Помню, как однажды отец взял нас с братом в тайгу. На небольшой полянке я увидела на пеньке дятла в красной шапочке. Я подошла к нему совсем близко. Но он не испугался, только повернул в мою сторону головку и снова стал долбить свой пенек. Он мне очень понравился, и я не стала его пугать. Мы пошли дальше и почему-то оказались высоко на сопке, а вроде совсем не поднимались. Кажется, мы тогда заблудились — не нашли дороги, по которой туда пришли. Отец нес на руках маленького брата, а меня посадил себе на шею и велел держаться за его голову. Цепляясь одной рукой за деревья и ветки, стал спускаться вниз. Потом нас нашли.
Зимой молоко там продавали без посуды. На рынке оно лежало стопками, как блины. Его, наверное, сначала замораживали в разных неглубоких посудинах, потом вытряхивали из них и так кругами и продавали.
Когда мы вернулись из Комсомольска-на-Амуре, отца забрали на Финскую войну. Помню светомаскировку на окне и синюю лампочку под абажуром. Помню, как с финского фронта вместе с военфельдшером на санитарной машине приезжал мамин брат. Они привозили в Ленинград раненых, а обратно везли лекарства и разные медпринадлежности. Мне разрешалось посидеть в машине. Там для раненых были две боковые нижние полки, а к потолку на ремнях были подвешены складные носилки, которые при необходимости превращались в дополнительные лежачие места. По стенам и даже на дверях было много больших резиновых карманов, а в них бинты, вата, много разных склянок и разных незнакомых предметов. На правах «хозяйки» я иногда разрешала посидеть в ней своим друзьям, при условии ничего не трогать руками. Это условие распространялось и на меня. Я ходила в детский сад — его называли «очаг», брат ходил в ясли, а мама — на работу. Когда папа вернулся с войны, то побыл дома совсем немного, так как вскоре снова случилась война, но уже с Германией. И отца снова забрали на фронт. Ну а на войне как на войне. Он много про нее рассказывает. У нас много его фотографий с друзьями-однополчанами. Эти рассказы мне хочется записать, но у меня нет их целостного восприятия, как рассказы выздоравливающих раненых из караван-сарая в Узбекистане.
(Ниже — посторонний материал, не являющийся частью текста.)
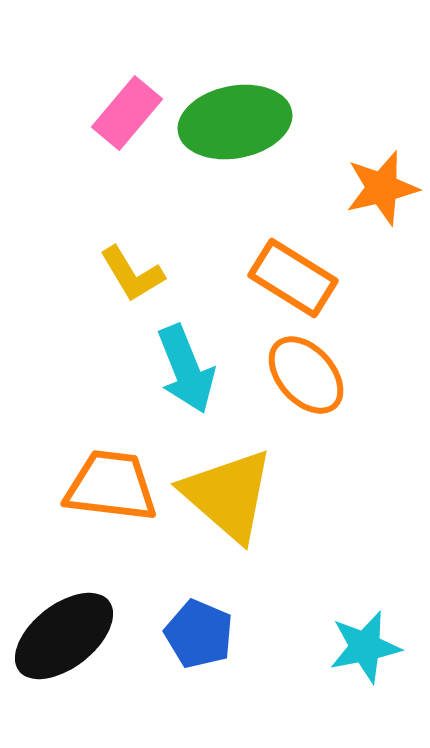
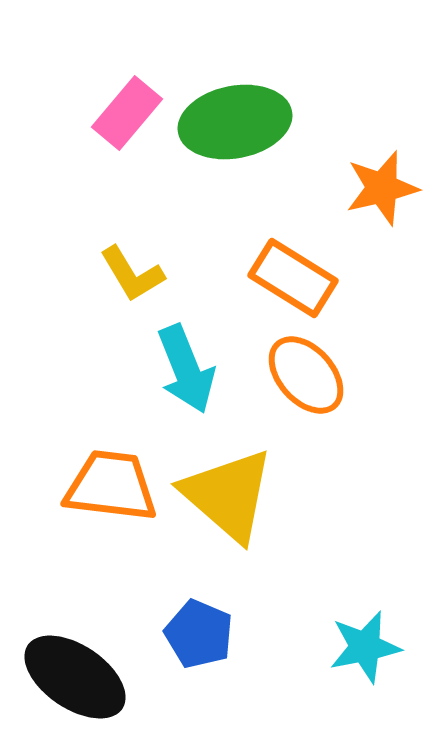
black ellipse: moved 11 px right, 41 px down; rotated 72 degrees clockwise
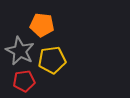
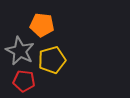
yellow pentagon: rotated 8 degrees counterclockwise
red pentagon: rotated 15 degrees clockwise
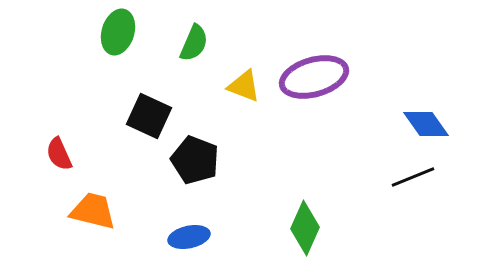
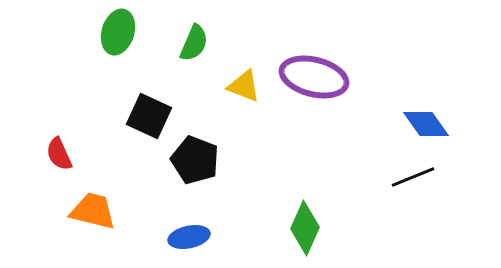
purple ellipse: rotated 30 degrees clockwise
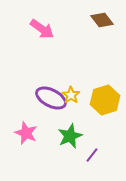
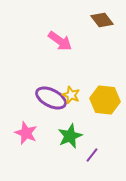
pink arrow: moved 18 px right, 12 px down
yellow star: rotated 12 degrees counterclockwise
yellow hexagon: rotated 24 degrees clockwise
А здесь воспоминания в основном при застольях, когда все перебивают друг друга и где в общем шуме каждый о своем.
Отец, очевидно, хороший специалист. Сразу после войны его назначили главным энергетиком города Штеттина, Штеттинского порта и начальником большой силовой подстанции, которую почему-то называли французской. Город был немецким, но после войны отошел полякам, и отец готовил все энергокоммуникации для передачи польским властям. А сейчас он занимается строительством высоковольтных линий электропередач и подстанций в ЛенВО. Но «на заре туманной юности» были какие-то заморочки с его непролетарским происхождением. Он был сослан на Алтай в с. Угловка, где работал директором малокомплектной школы. Но местные почему-то хотели его убить. Об этом узнал старик, у которого он жил, и тайком вывез его из села. Бабушка с двумя дочерьми — сестрами отца тоже скиталась где-то в Сибири. У нее чудом сохранилась фотография на толстом картоне с завитушками, на которой Шаляпин отпевает прадедушку — деда отца. На ней катафалк под балдахином, вокруг священники, среди которых Шаляпин в церковном одеянии.
Дедушек у меня нет и только одна бабушка — папина мама. Был у меня крестный отец — священник не то из Павловска, не то из Тярлева. Крестной мамой у меня была дочка батюшки. Я звала ее «кокой». Бабушка окрестила меня тайком от родителей. Мы с бабушкой часто гостили у крестных. Они меня любили и всегда дарили мне много разных подарков. Возвращаясь домой, я рассказывала; «Ой, сколько там Ленинаф, сколько там Сталинаф!» Очевидно, это про иконы. Как вспоминает мама, я громко вздыхала и говорила: «Бедная, бедная моя кока, у нее папа — поп». Почему я так говорила, я не знаю, но, наверное, где-то что-то слышала краем уха, что это плохо. А то, что у меня самой крестный отец — поп, меня, видимо, не беспокоило. Что с ними теперь — я не знаю.